━━━━━ SELECTED PASSAGE
In this project, I will be handling one million records using different programming languages and different solutions on a small VM. The goal is to find the most efficient way to insert the records into MongoDB. Here is the environment:
Google Compute Engine
- Machine type: e2-micro
- CPU platform: Intel Broadwell
- Architecture: x86/64
- OS: Ubuntu 25.10 Minimal
- vCPU: 0.25-2 vCPU (1 shared core)
- Memory: 1 GB
- Storage: 10GB
Equivalent code:
// create the vm on gcp console
gcloud compute instances create {vm_name} \
--project={project_id} \
--zone=us-central1-b \
--machine-type=e2-micro \
--network-interface=network-tier=PREMIUM,stack-type=IPV4_ONLY,subnet=default \
--maintenance-policy=MIGRATE \
--provisioning-model=STANDARD \
--create-disk=auto-delete=yes,boot=yes,device-name=free-tier-vm,image=projects/ubuntu-os-cloud/global/images/ubuntu-minimal-2510-questing-amd64-v20251217,mode=rw,size=10,type=pd-standard
And I'm using this dataset: Dataset: https://www.kaggle.com/datasets/abdulmajid115/yelp-dataset-contains-1-million-rows
These are the programming languages I use:
- Node.js
- Go
I separate the solutions by programming language. To see each solution, change the branch of this repository.
━━━━━━━━━━
EXERCISE GOAL
Retype the portion of the project description that runs between "In this project, I" and "(1 shared core)", inclusive.
━━━━━ SUPPLIED DATA
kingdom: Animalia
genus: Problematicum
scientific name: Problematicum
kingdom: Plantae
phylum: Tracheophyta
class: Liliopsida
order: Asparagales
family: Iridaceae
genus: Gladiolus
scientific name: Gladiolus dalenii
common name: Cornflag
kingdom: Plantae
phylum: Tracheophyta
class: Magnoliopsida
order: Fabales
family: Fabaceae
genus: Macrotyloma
━━━━━━━━━━
TASK RESULT
In this project, I will be handling one million records using different programming languages and different solutions on a small VM. The goal is to find the most efficient way to insert the records into MongoDB. Here is the environment:
Google Compute Engine
- Machine type: e2-micro
- CPU platform: Intel Broadwell
- Architecture: x86/64
- OS: Ubuntu 25.10 Minimal
- vCPU: 0.25-2 vCPU (1 shared core)